Mit unserem Kreuzen wählen wir eine Partei für oder gegen die Flüchtlingspolitik, für oder gegen den Überwachungsstaat, für oder gegen Europa. Ist es da nicht auch unsere Pflicht, unsere Stimme abzugeben? Die älteren Generationen vererben uns die Politik, und nun liegt es an uns, daraus etwas zu machen, worauf wir, unsere Kinder und alle anderen Generationen nach uns stolz sein können.

Wir müssen uns überlegen, was wir für unsere Zukunft wollen. Wir haben die Macht darüber. Wir haben die Wahl.

Politisch sind wir groß

Deutschland ist im Vergleich zu anderen Ländern vielleicht klein, aber politisch sind wir groß. Wir sind frei, gleichberechtigt, haben Meinungsfreiheit und sind finanziell abgesichert. Wollen wir wirklich durch Nicht-Wählen das alles riskieren? Soll unsere Regierung zu einer Lachnummer werden wie in den USA? Wollen wir wirklich, dass radikalisierte Gruppen an die Macht kommen, einfach nur aus Trotz zu der jetzigen Politiklage?

Wir alle wissen aus dem Geschichtsbuch, wie schnell sich eine politische Lage durch Passivität radikalisieren kann.

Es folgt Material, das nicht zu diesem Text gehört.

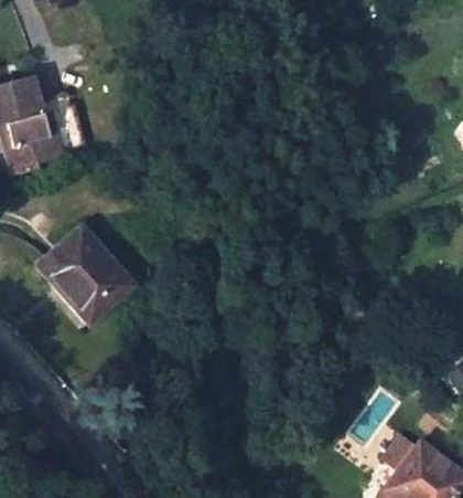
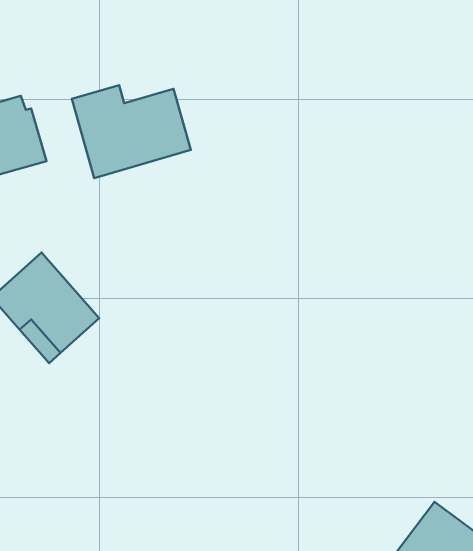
building: none -> [72,85,191,178]

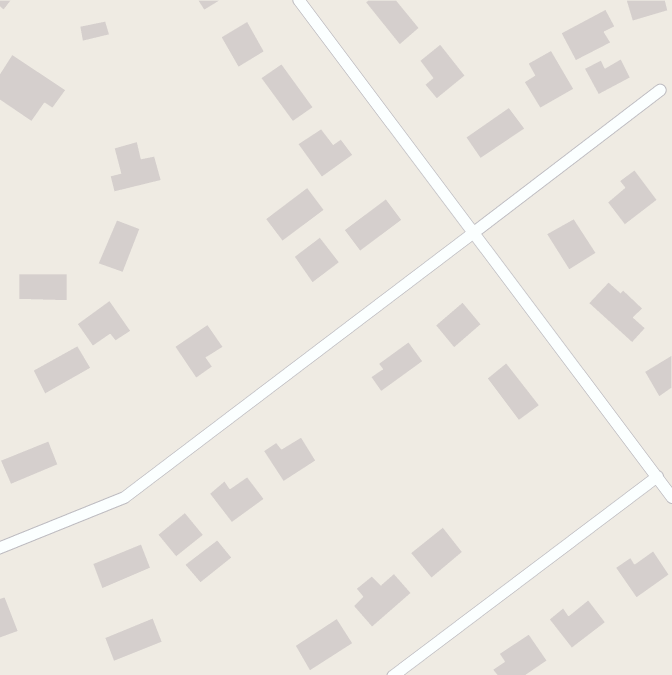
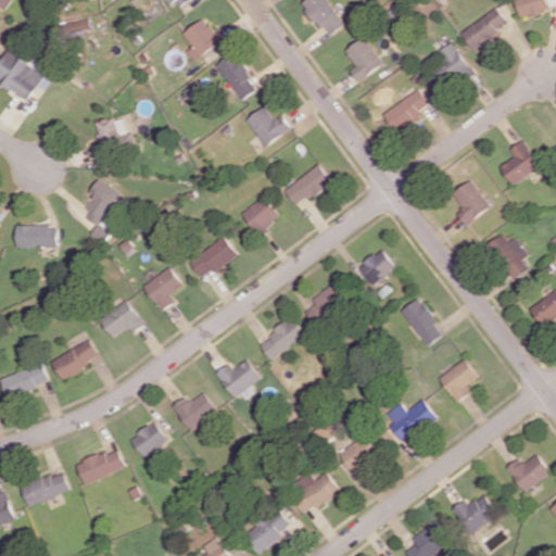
building: [584,59,630,95] -> none
building: [265,187,325,242] -> [188,236,237,280]
building: [77,300,131,347] -> [100,300,144,338]
building: [33,345,91,394] -> [51,340,99,380]
building: none -> [257,317,304,361]
building: none -> [438,358,478,403]
building: none -> [382,399,435,441]
building: [184,539,232,583] -> none
building: [104,618,163,662] -> [21,470,68,506]

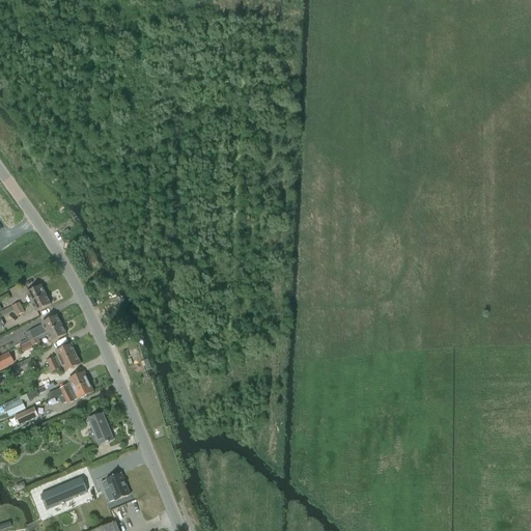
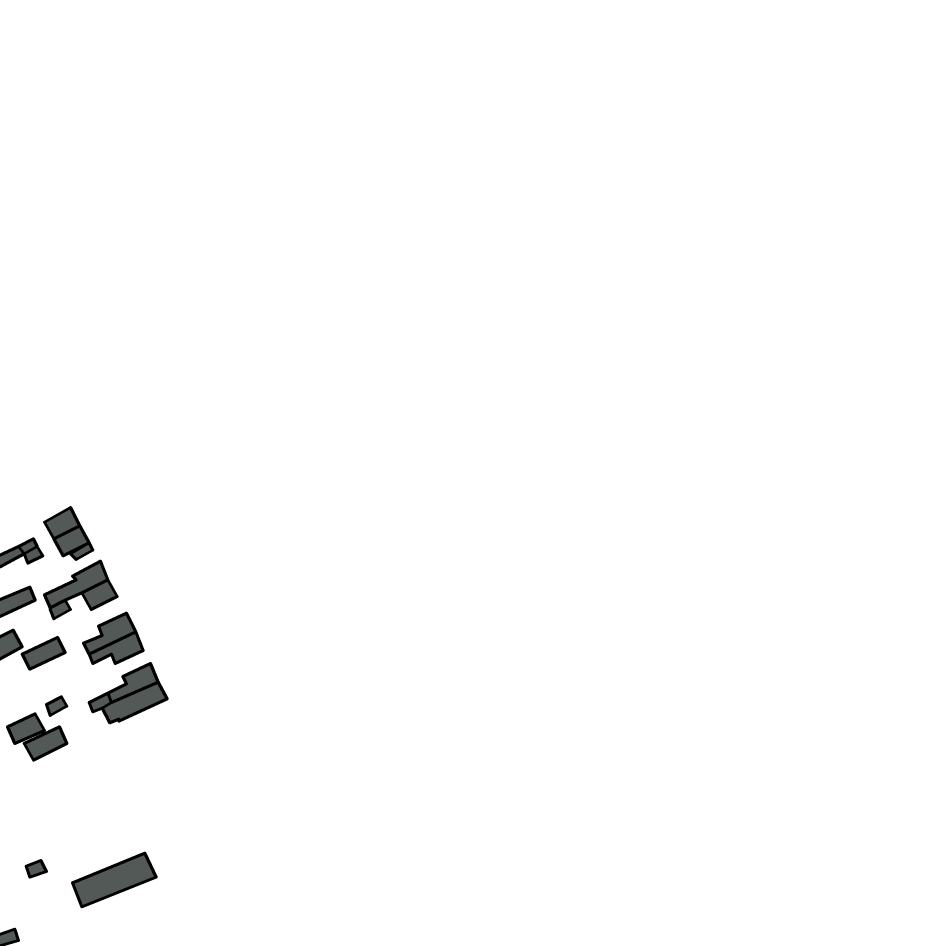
building: [87,412,113,444] -> none
building: [100,472,129,499] -> none

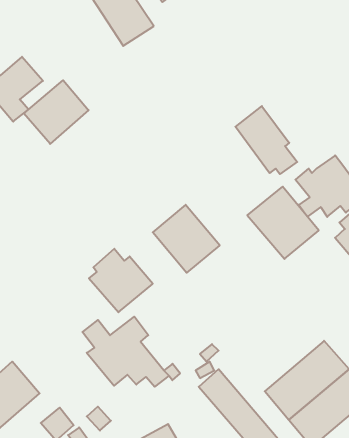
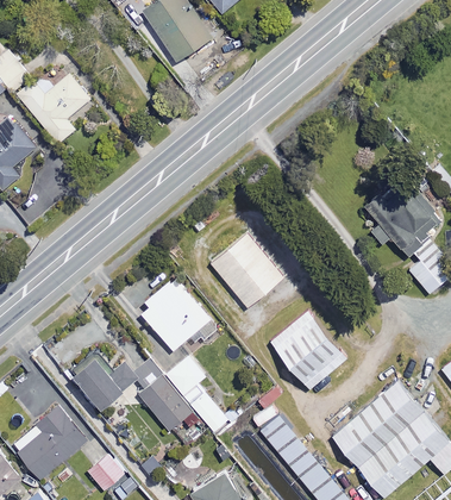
building: [24,80,89,144] -> none
building: [235,106,297,174] -> none
building: [247,187,319,259] -> [268,311,345,389]
building: none -> [73,357,137,408]

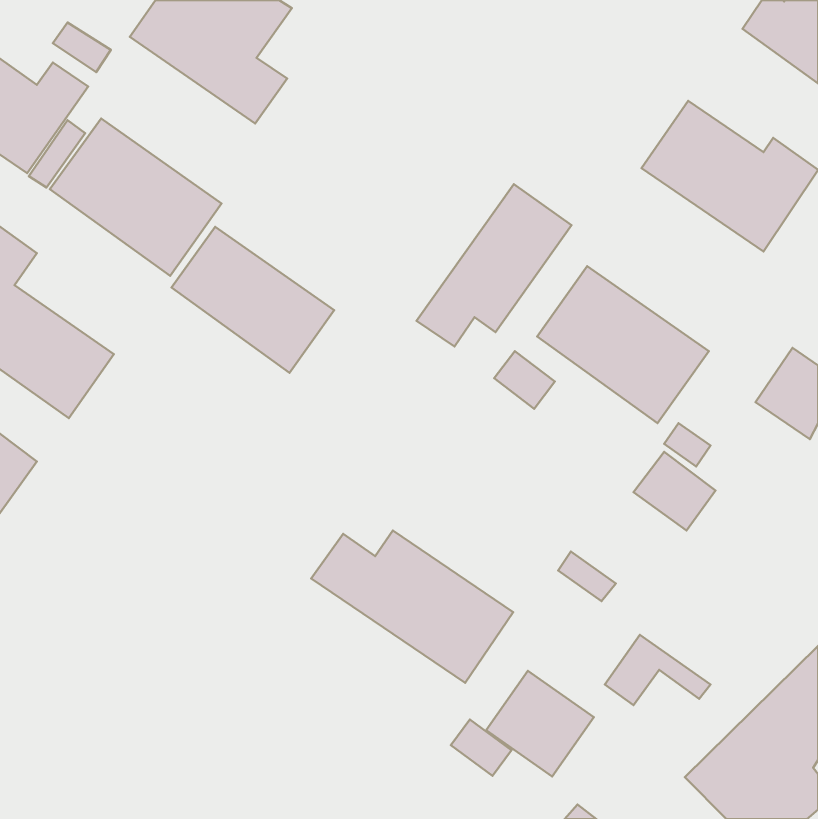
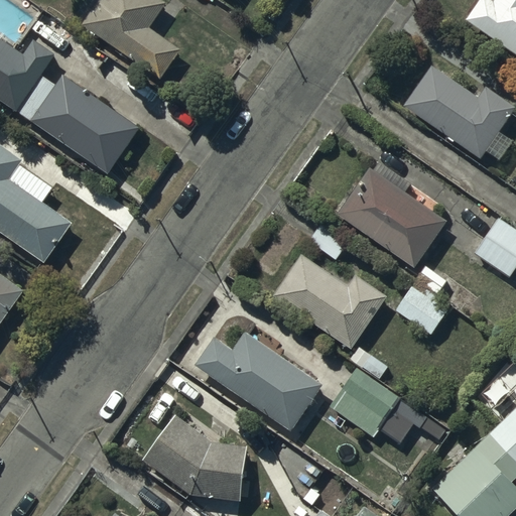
building: [416,184,572,346] -> none
building: [171,227,334,373] -> none
building: none -> [272,253,387,350]
building: none -> [144,415,247,500]
building: [486,671,594,777] -> [331,369,398,435]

Natürlich läuft nicht alles immer wie geschmiert, natürlich gibt es vieles, worüber wir uns beschweren und natürlich ist nicht jeder mit seiner Lage zufrieden. Aber wir dürfen nicht vergessen, dass unsere Demokratie noch sehr jung ist. Im Vergleich zu anderen fast noch ein Kind. Ein Kind muss man erziehen und den richtigen Weg zeigen. Nur weil uns manche Regierungsbeschlüsse im Hier und Jetzt nicht passen, heißt es noch lange nicht, dass sie auch morgen da sein werden. Denn wir haben die Macht, das zu ändern.

Niemand wird gezwungen

Aber selbstverständlich hat auch jeder das Recht, nicht wählen zu gehen. Auch das ist ein Privileg unserer Demokratie. Keiner kann jemanden dazu zwingen, seinen Wahlzettel auszufüllen. Wenn ihr lieber zusehen wollt, wie eure Zukunft bestimmt wird, dann macht das. Lehnt euch zurück und genießt die Show.

Aber beschwert euch im Nachhinein nicht, wenn sich etwas daraus entwickelt, was euch nicht passt. Beschweren dürfen sich nur die Leute, die ihre Stimme von Anfang an genutzt haben.